A Ferrari já fez cinco carros mais rápidos que a LaFerrari em Fiorano, mas não está preocupada com isso por vários motivos. O principal deles é a divisão de sua linha em três séries distintas, sendo uma delas uma gama de modelos nascidos a partir do conceito de carros especiais como a 288GTO, a F40 e a F50, a Enzo e a LaFerrari. É a série Icona, que tem as Monza SP1 e SP2 e a Daytona SP3.
Nenhuma delas é a sucessora direta da LaFerrari, mas elas cumprem esse papel em termos de especialidade e exclusividade. E a sucessora da LaFerrari já está a caminho, e só precisa superar estas três Ferrari da série Icona. Na prática, a Ferrari apenas desviou o foco dos hipercarros: em vez do desempenho puro, o próximo hipercarro da marca terá um conjunto de exclusividade, reverência ao passado e desempenho de ponta.

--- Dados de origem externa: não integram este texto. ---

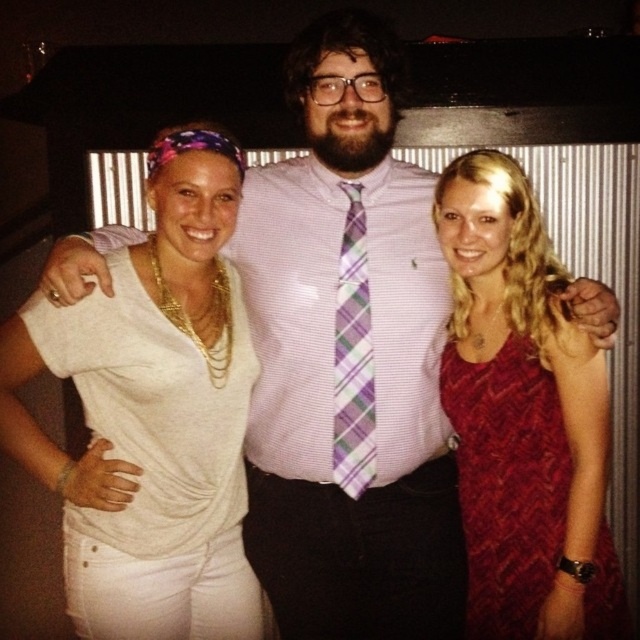
Question: Which point is farther to the camera?

Choices:
 (A) (596, 627)
 (B) (209, 312)

Answer: (B)

Question: Is white matte shirt at center above plaid fabric tie at center?

Choices:
 (A) no
 (B) yes

Answer: (A)

Question: Based on their relative distances, which object is nearer to the white matte shirt at center?

Choices:
 (A) plaid fabric tie at center
 (B) matte red dress at center

Answer: (A)

Question: Is the position of white matte shirt at center more distant than that of matte red dress at center?

Choices:
 (A) yes
 (B) no

Answer: (B)

Question: Is matte red dress at center in front of plaid fabric tie at center?

Choices:
 (A) no
 (B) yes

Answer: (B)

Question: Which point is farther to the camera?

Choices:
 (A) plaid fabric tie at center
 (B) matte red dress at center

Answer: (A)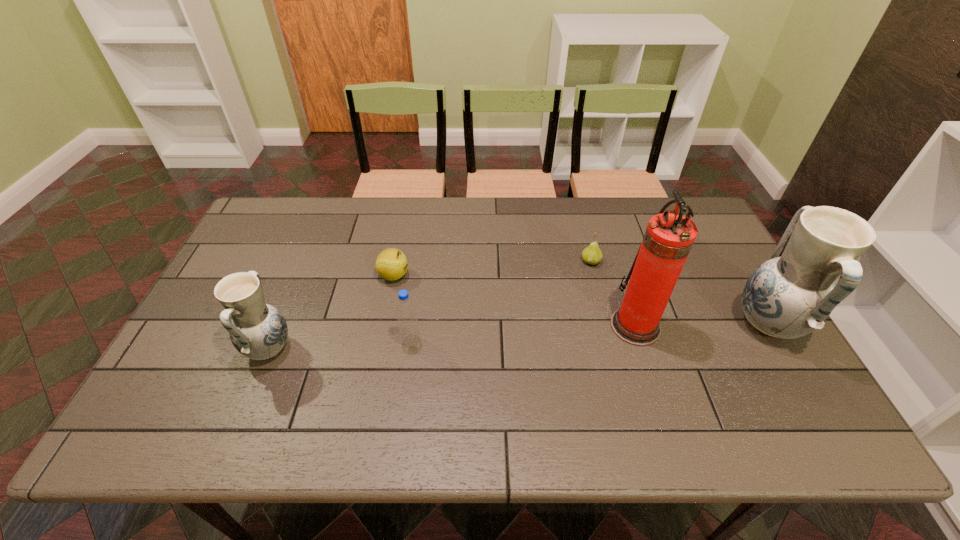
Identify the location of the third tallest object. The width and height of the screenshot is (960, 540). (257, 330).

Image resolution: width=960 pixels, height=540 pixels. I want to click on the left pottery, so click(x=257, y=330).

Identify the location of the right pottery. (792, 294).

What are the coordinates of `the fifth shortest object` in the screenshot? It's located at (792, 294).

The image size is (960, 540). What are the coordinates of `the fifth object from right to left` in the screenshot? It's located at (391, 264).

I want to click on pear, so click(x=592, y=254).

Identify the location of fire extinguisher. The height and width of the screenshot is (540, 960). (669, 237).

Identify the location of the third shortest object. The height and width of the screenshot is (540, 960). [x=406, y=313].

Locate an element on the screen. the third object from left to right is located at coordinates (406, 313).

In order to click on vacant space located 0.050m on either side of the fourth shortest object in this screenshot , I will do `click(226, 348)`.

A McLaren fez o mesmo — e fez antes da Ferrari. Como superar o McLaren F1? Fazendo com que seus sucessores não sejam comparáveis a ele. Foi ela a primeira fabricante a dividir sua linha em séries — os hipercarros estão na Ultimate Series. Assim, o P1 não se compara ao F1, o Senna não se compara ao P1, nem ao Speedtail, muito menos ao Elva.

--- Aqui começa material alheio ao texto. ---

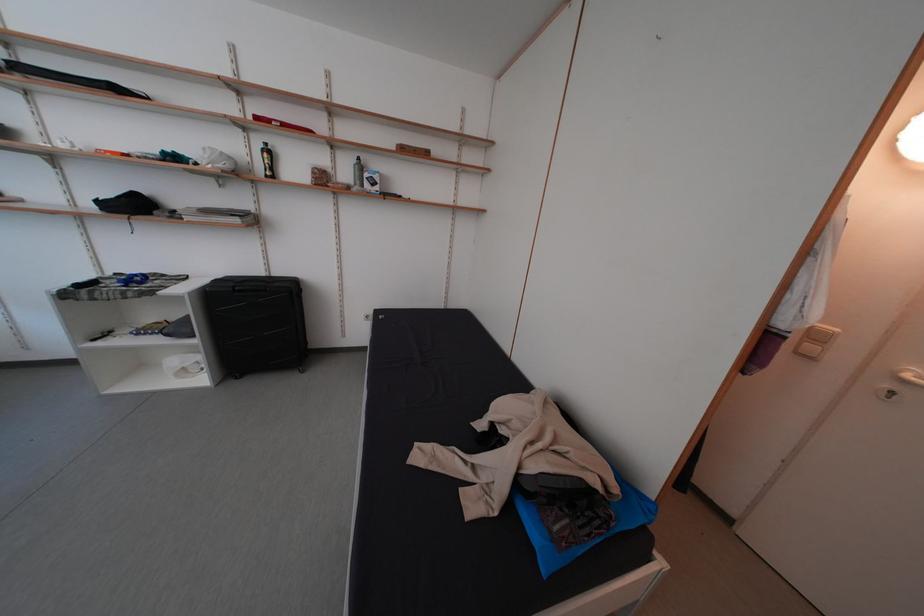
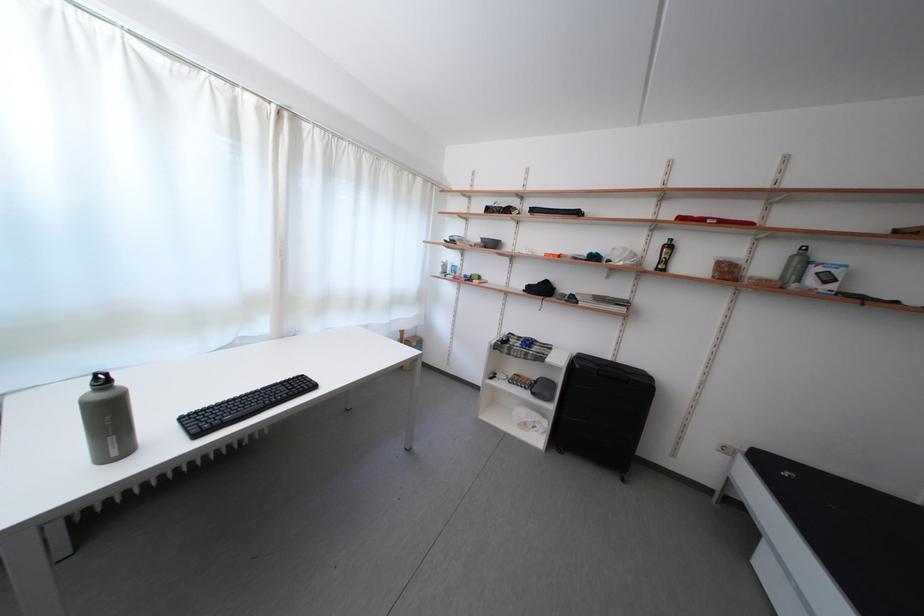
The point at (272, 280) is marked in the first image. Where is the corresponding point in the second image?

(617, 363)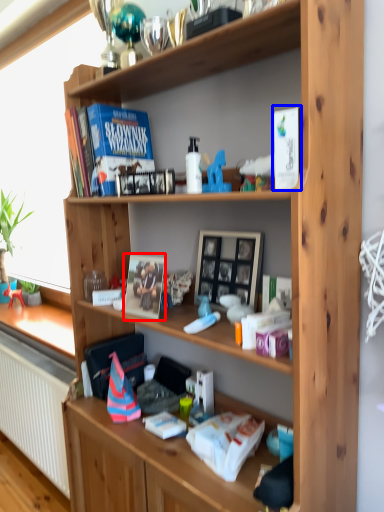
Question: Which object is further to the camera taking this photo, paperback book (highlighted by a red box) or paperback book (highlighted by a blue box)?

Choices:
 (A) paperback book
 (B) paperback book

Answer: (A)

A outra parte do cuidado com os desejos tem a ver com a expectativa do público: por alguma razão o público sempre espera que os carros sejam mais rápidos e mais potentes. Carroll Shelby, meses antes de partir, disse que só fez um Mustang de 1.000 cv porque 500 cv já não lhe renderiam capas de revistas.
Ele, mais do que ninguém, sabia que você não precisa de 1.000 cv para ter um Mustang matador. Ele escreveu a história do Mustang com bem menos que isso. E não estou falando do GT350 dos anos 1960, mas de suas criações mais recentes.
O mesmo aconteceu quando a Renault lançou no Brasil o Sandero RS: milhares de pilotos de teclado torceram o nariz porque “esportivo de 150 cv não é esportivo”, ignorando o fato de o RS ter sido o melhor e mais completo esportivo “mundano” fabricado no Brasil. E digo isso mantendo toda a admiração que tenho pelo Gol GTI.
Esse papo já foi tema do Podcast 37 e de uma pensata publicada aqui no site há alguns anos. Os carros nunca foram tão bons — até mesmo os antigos nunca foram tão bons —, mas chegamos a um ponto no qual um Porsche 911 capaz de subir uma rampa de condomínio precisa fazer um tempo de volta que Jackie Stewart não faria em sua temporada de estréia na Fórmula 1.
E isso reflete na indecisão da Porsche sobre seu futuro hipercarro: imagine o fiasco reputacional de se lançar um hipercarro que “toma pau” do GT2 RS na pista, mesmo custando mais caro e tendo mais recursos.
Pare de reclamar! Estamos vivendo o melhor momento para curtir os carros!
Então a consequência de esperar sempre mais dos supercarros, é a mesma de quando se quer sempre mais de qualquer outra coisa: a insensibilidade, a apatia. A incapacidade de se impressionar. Extraordinário é algo que está fora do que é ordinário. Se o extraordinário se torna a nova ordem, ele naturalmente se torna ordinário. Da mesma forma o ensino superior universalizado deixa de ser superior e se torna médio. Fazer festa todo dia tira a graça das festas. E o resultado é uma espiral ascendente que te leva à beira de um abismo. Você irá querer sempre mais, mas… não é possível ter sempre mais. O próprio universo não terá sempre mais. Por que você teria?
Muita gente já acordou desse transe que é a expectativa de ter carros mais potentes e mais velozes, trocando quantidade por qualidade. A mais sólida evidência disso é o boom dos restomods e recriações — boa parte delas feitas pelas próprias fabricantes. É como aquele cara que deu a volta ao mundo para descobrir que não existe lugar melhor que o nosso lar. Você busca insanamente experiências mais intensas, para, no final, descobrir que aquilo que já conhecia era o que te satisfazia suas expectativas.
A própria Porsche já percebeu isso com o GT3 RS da geração passada, inicialmente oferecido somente com câmbio PDK, e, mais tarde, oferecido com câmbio manual. Os clientes não se importavam com os tempos mais rápidos da caixa super-rápida. Eles queriam só o bom e velho câmbio manual, o mesmo que o 911 Carrera RS usava em 1973.